By Byron Kaye and Harish Sridharan
(Reuters) -A KKR & Co (NYSE:KKR) Inc led group has withdrawn a A$20 billion ($13 billion) bid for Australian hospital operator Ramsay Health Care after talks hit a stalemate, killing Australia's biggest deal of the year and sending the target's shares tumbling.
The decision announced by both sides on Monday draws a line under a takeover saga that has been running since April, and underscores the volatility of dealmaking at a time of heightened disruption of capital markets and operating logistics.
The would-be buyers had proposed paying A$88 per share in cash for the company in April, but cut the cash component in August after Ramsay reported a worse than expected 39% slump in annual profit, blaming COVID-19-related staffing problems.
Central banks around the world meanwhile had jacked up interest rates - and borrowing costs - amid raging inflation.
Then last month Ramsay said the KKR-led group had notified it that it would not improve on what Ramsay considered a "meaningfully inferior" offer, due to the target company's weak business performance.
Sources have previously told Reuters that KKR had not been able to gain access to Ramsay Sante’s accounts to carry out due diligence, and that this was one of the reasons a revised bid was made.
Ramsay said in a share market filing on Monday that it had continued to engage with the potential buyers but "it has become apparent that the consortium is unable to provide a new proposal at this time".
A spokesperson for the KKR-led consortium told Reuters in a statement: "Following recent engagement with the Ramsay Board, we have decided to mutually terminate discussions regarding a potential change of control transaction".

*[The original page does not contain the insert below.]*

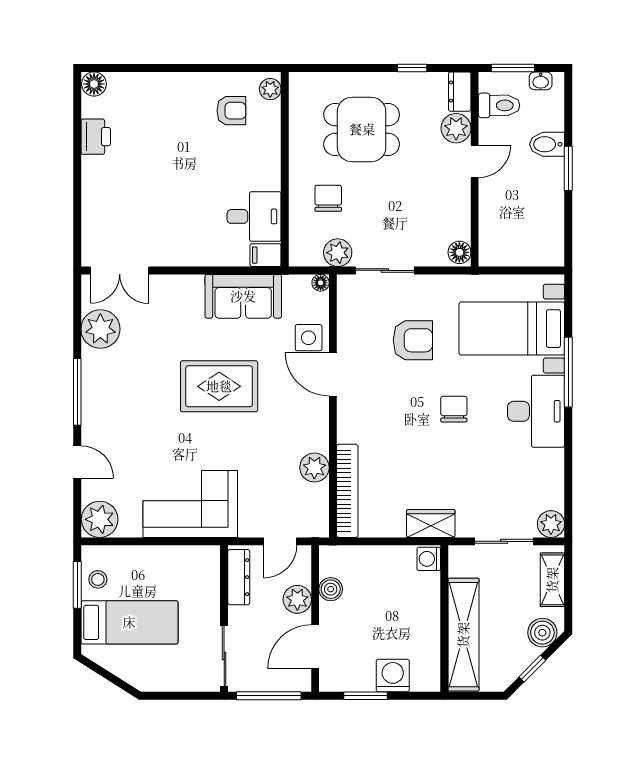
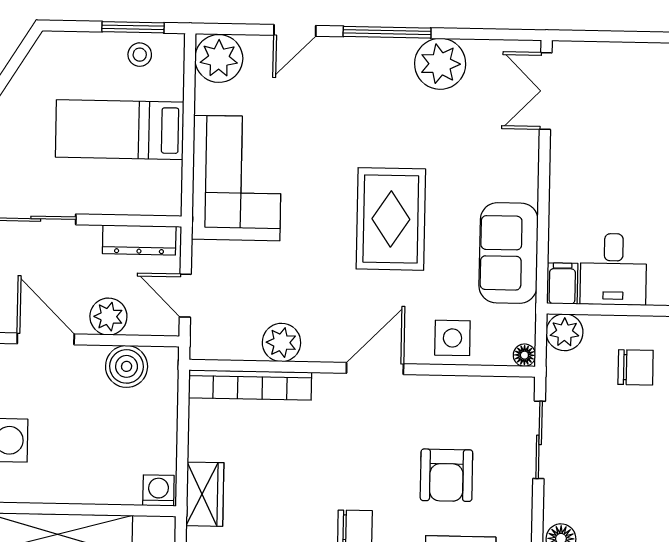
plant: (338, 253) -> (565, 332), moved
plant: (100, 329) -> (440, 64), moved
door: (333, 374) -> (375, 368), moved
boiler: (331, 589) -> (127, 366), width x1.36, depth x1.36
bed: (129, 622) -> (120, 130), moved, turned 90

Shares of Ramsay fell as much as 7% in morning trading, against a 2% decline on the broader market, as any remaining hopes a deal might eventuate evaporated. The stock was last trading at A$57.64, one-third below the initial indicative buyout price which Ramsay's biggest shareholder had supported.
On Friday, another of Australia's biggest planned deals of the year, a purchase of legal software company Link Administration Holdings by Canadian rival Dye & Durham, collapsed due to a regulatory probe of the target's British unit.
The deal, which would have been Australia's biggest this year, would have given the country's much slowed transaction activities a boost.
Total deal value in Australia had fallen nearly 60% year-on-year by mid-September.